I don't ever see a server like that standing up to popularity.
In early days, you could maybe get 100 people interested in your site, and that was really cool - it might mean you have to get a second spare computer to load balance. But now, you go beyond 30 people interested, and you'll have an army of bots scraping the site, people re-hosting anything interesting you made (animations, videos) on YouTube and TikTok so there's no reason to go to you, and someone deciding to DDOS you for the hell of it.
Why do you want the traffic to specifically go to your own server? That's reasoning backward imo.
That's the spirit! One of the great things about the Internet is we can build our own alternatives, like with Lemmy and DIY servers. My friends and I have our own little Internet ecosystem. Outside of some Lemmy time, my personal Internet usage is largely served by our arrangement.
What do you use as a Google Photos replacement?
Immich is good alternative
It was discussed here recently.
I imagine you weren't old enough to remember the early days of the Internet and the hopes we had. Maybe I'm wrong.
I am, and as a former Unix admin, I'm also amazed at how easy self hosting is these days. Hopefully it continues to grow. It certainly seems to be.
I’m old enough. First had internet in 1994, made my first website in 1996. Back then everything was DiY, and most regular people didn’t really see the use in it until AOL convinced them by giving them email and easy-to-access yellow-pages like thing (which was AOL’s website bundled with a browser they could install without knowing anything technical). At the time, computers were sold in furniture stores along with entertainment centres.

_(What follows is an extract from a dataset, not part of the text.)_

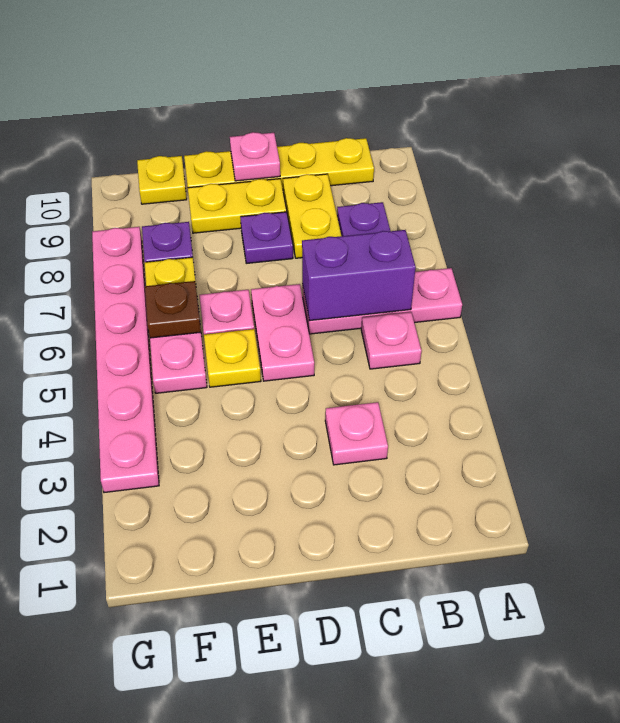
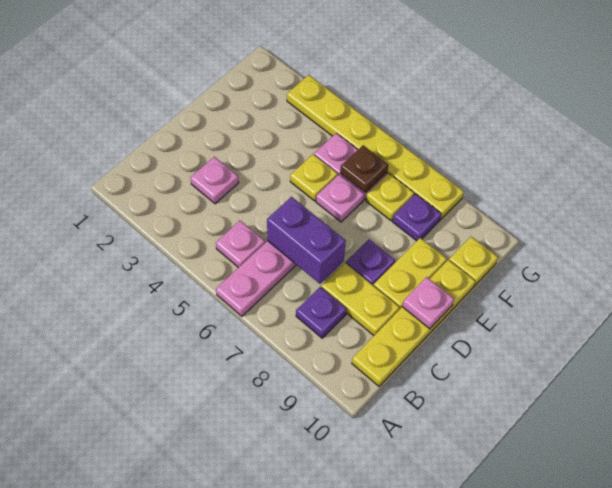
purple brick B6:C6 level 2 -> purple brick C6:C7 level 2
pink plate D5:D6 level 1 -> none
pink plate G3:G8 level 1 -> yellow plate G3:G8 level 1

I vividly remember explaining to multiple clients in the early aughts that AOL wasn’t the actual internet. They couldn’t find their new website because they had no idea anything outside aol.com existed, and they were entering their web address in AOL’s site search.
I remember the hopes very clearly. I remember before that when BASIC was fun and magical.

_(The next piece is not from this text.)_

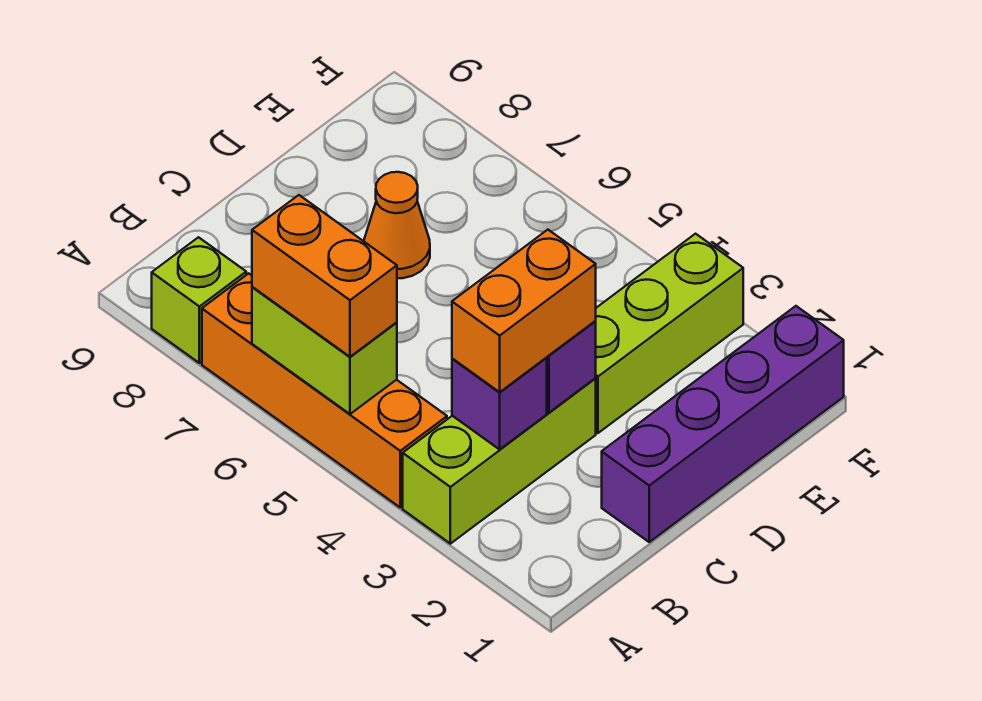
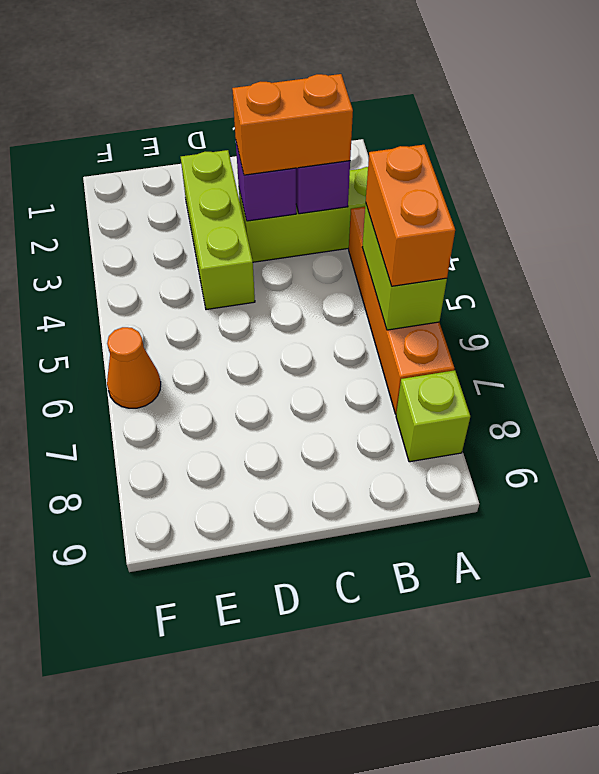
purple brick C1:F1 level 1 -> none
lime brick D3:F3 level 1 -> lime brick D2:D4 level 1
orange cone D7 level 1 -> orange cone F6 level 1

I gotta agree – this is the natural culmination of those hopes, if not actually better. ISPs are comparatively cheap, everyone can access most sites for free and with zero technical expertise, and anyone can say anything they like on one site or another. In the beginning, it really seemed that it would be very expensive and not very accessible. Those are massive hurdles that I don’t feel get enough credit in these conversations. I’m typing this on a small computer in my hand, ffs.

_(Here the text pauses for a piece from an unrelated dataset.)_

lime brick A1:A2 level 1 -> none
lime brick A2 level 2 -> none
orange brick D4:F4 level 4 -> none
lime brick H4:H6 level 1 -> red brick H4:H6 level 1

If you didn’t watch all that happen from the inside (I’ve been a software and firmware developer since the mid 90s and a user experience designer since 2002, and began fucking about with programming and hardware in the mid 80s), I can totally see how many people are more cynical about expectation/reality. From the relative outside, the internet seemed to pop into existence like magic in only a few years – and it really did seem like magic, with early-adoption consumers rightly believing it could change the world.
I think the bigger issue is that knowing what all humans are thinking is not as fun as we thought it would be.